Collected data entries

⁂

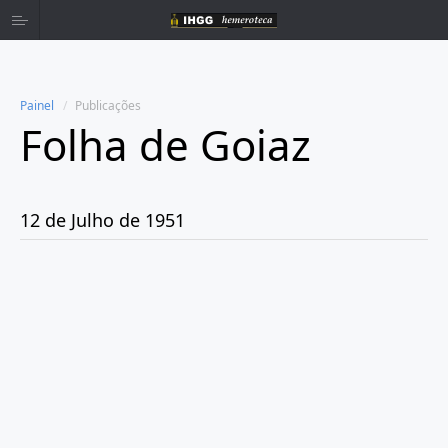
Painel
Publicações
Folha de Goiaz
Home
Publicações
12 de Julho de 1951
Ano 1939
Ano 1940
Ano 1941
Ano 1943
Ano 1944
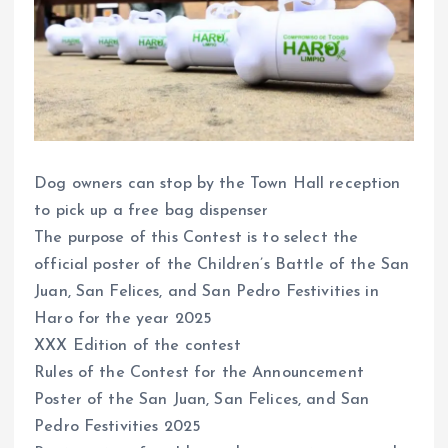
Dog owners can stop by the Town Hall reception
to pick up a free bag dispenser
The purpose of this Contest is to select the
official poster of the Children’s Battle of the San
Juan, San Felices, and San Pedro Festivities in
Haro for the year 2025
XXX Edition of the contest
Rules of the Contest for the Announcement
Poster of the San Juan, San Felices, and San
Pedro Festivities 2025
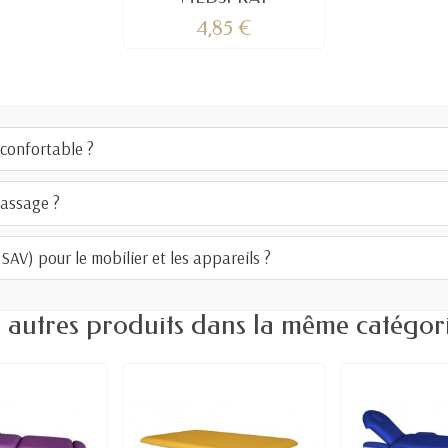
4,85 €
confortable ?
massage ?
AV) pour le mobilier et les appareils ?
 autres produits dans la même catégori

⁂

TASK GOAL - Please retype every line of the material above word for word, and leave the pictures out of your answer.

TASK SOLUTION -
Painel
Publicações
Folha de Goiaz
Home
Publicações
12 de Julho de 1951
Ano 1939
Ano 1940
Ano 1941
Ano 1943
Ano 1944
Dog owners can stop by the Town Hall reception
to pick up a free bag dispenser
The purpose of this Contest is to select the
official poster of the Children’s Battle of the San
Juan, San Felices, and San Pedro Festivities in
Haro for the year 2025
XXX Edition of the contest
Rules of the Contest for the Announcement
Poster of the San Juan, San Felices, and San
Pedro Festivities 2025
4,85 €
confortable ?
massage ?
AV) pour le mobilier et les appareils ?
 autres produits dans la même catégori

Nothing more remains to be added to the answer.